The banner for today’s post was sourced from Singaporego.

7 thoughts on “WPC 2019 – Day 3

  1. Thanks for that Simon 😊

    On Wed, 19 Jun 2019 07:14 The Science of Parkinson’s, wrote:

    > Simon posted: ” Today’s post is a recap of Day 3 – the final day – at > the World Parkinson’s Congress meeting in Kyoto, Japan. I will highlight > some of the presentations I was able to catch and try to reflect on what > was an amazing meeting. ” >


  2. Thanks a million for the update, some brilliant research. I was at WPC and didn’t see any of these as it was hard to get to everything. It was actually quite stressful trying to decide what to go to. I am fascinated by the gut microbiome talks. I am a dietitian with PD and CD and I’m convinced CD involved, perhaps not directly causal but due to affecting inflammation, microbes and leaky gut etc. Really appreciate your work on this site.


  3. Simon,
    thanks so much for you recaps of the meeting – some really valuable insights gained.
    But also some concern: it will probably come as no surprise to you that I take exception with one of the slides presented by Prof Shen-Yang. I have commented similarly before on the often re-quoted, but rarely supported recommendation to limit protein intake (and offset medication from mealtimes) as a means to improve L-DOPA effectiveness. Certainly neither of the references cited at he bottom of Prof Shen-Yang’s slide presents any information relevant to this admonition. It is just one of those things that clinicians parrot over and over again and has thus become accepted gospel. However, and I am happy to be proven wrong here, there is only very faint evidence supporting a very slim margin of improvement for this strategy in most PWP’s. This in contrast to the overwhelming volume of evidence of the value of high-protein intake to support exercise and muscle-building – both of which are pivotal for PWP’s.
    For me it makes no sense to modulate diet in order to (possibly/marginally) enhance drug effectiveness at the expense of a PWP’s exercise-related energy level and muscle mass. If meal-interference truly is a factor for some individuals, then does it not make more sense to divide the daily L-DOPA regimen into more frequent smaller doses, and or boost the dose(s) that occur near mealtimes?
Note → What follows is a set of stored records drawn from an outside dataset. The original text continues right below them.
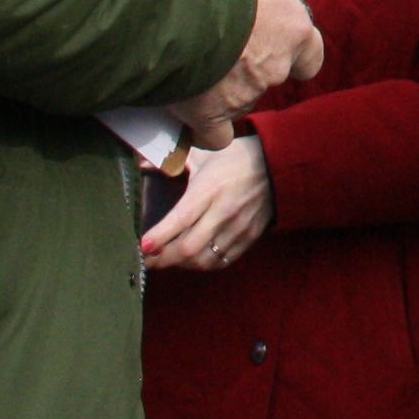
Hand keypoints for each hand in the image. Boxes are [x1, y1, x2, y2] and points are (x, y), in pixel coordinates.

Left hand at [141, 136, 273, 271]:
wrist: (277, 164)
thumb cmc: (236, 158)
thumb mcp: (204, 154)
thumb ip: (173, 161)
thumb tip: (142, 163)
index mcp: (209, 188)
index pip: (180, 219)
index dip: (160, 236)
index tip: (143, 246)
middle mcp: (224, 211)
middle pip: (189, 248)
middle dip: (163, 258)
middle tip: (148, 259)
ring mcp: (238, 227)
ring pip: (204, 260)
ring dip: (181, 264)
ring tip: (169, 259)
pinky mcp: (249, 237)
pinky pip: (222, 261)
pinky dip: (204, 265)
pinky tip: (193, 259)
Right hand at [173, 0, 325, 146]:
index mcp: (293, 32)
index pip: (309, 55)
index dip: (291, 50)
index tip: (271, 38)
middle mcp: (274, 68)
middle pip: (269, 77)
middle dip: (249, 65)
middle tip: (221, 43)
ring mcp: (241, 94)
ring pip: (240, 101)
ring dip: (223, 89)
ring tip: (195, 63)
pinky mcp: (207, 114)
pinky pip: (213, 135)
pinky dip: (204, 128)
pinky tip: (192, 111)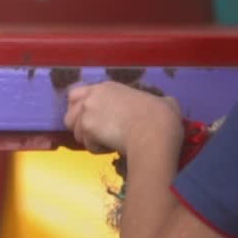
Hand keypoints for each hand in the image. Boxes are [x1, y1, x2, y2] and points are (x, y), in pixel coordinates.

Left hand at [63, 81, 181, 154]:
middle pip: (70, 113)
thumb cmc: (161, 117)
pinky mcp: (87, 129)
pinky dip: (98, 150)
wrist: (154, 133)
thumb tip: (167, 105)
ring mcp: (88, 112)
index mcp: (108, 87)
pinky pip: (87, 145)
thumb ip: (158, 101)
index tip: (100, 120)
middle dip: (78, 125)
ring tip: (106, 144)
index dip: (86, 109)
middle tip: (95, 134)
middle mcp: (93, 96)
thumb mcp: (163, 101)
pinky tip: (112, 149)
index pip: (79, 95)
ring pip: (76, 131)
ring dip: (89, 140)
    1. OK – I admit to some overly-broad generalizations in my comment above.
      To ground-truth myself, I dug through the recent review literature and found this excellent article on the subject – Protein-Restricted Diets for Ameliorating Motor Fluctuations in Parkinson’s Disease (Wang et al., Front Aging Neurosci. 2017; 9: 206.).
      Careful reading around their initial “broad generalizations” reveals that Protein Interaction with Levodopa (PIL) is evident mainly in PWP’s with motor-fluctuations, but then only in about 12% of those – hence a statement that “PIL is not a common problem in PD”.
      Now I certainly don’t want to gloss over the hardship that comes with motor-fluctuations, it can be a horrible thing to live with, and certainly, under a doctor’s supervision a protein restricted diet or a protein redistribution diet may play an important part in ameliorating those symptoms. I note however that even the authors of this review paper caution of the possible side effects of such strategies, including worsening dyskenisas, weight loss and malnutrition.
      So far as I can see, no one has yet looked at the interaction between restricted protein intake and exercise as treatment, or the relative value those two approaches.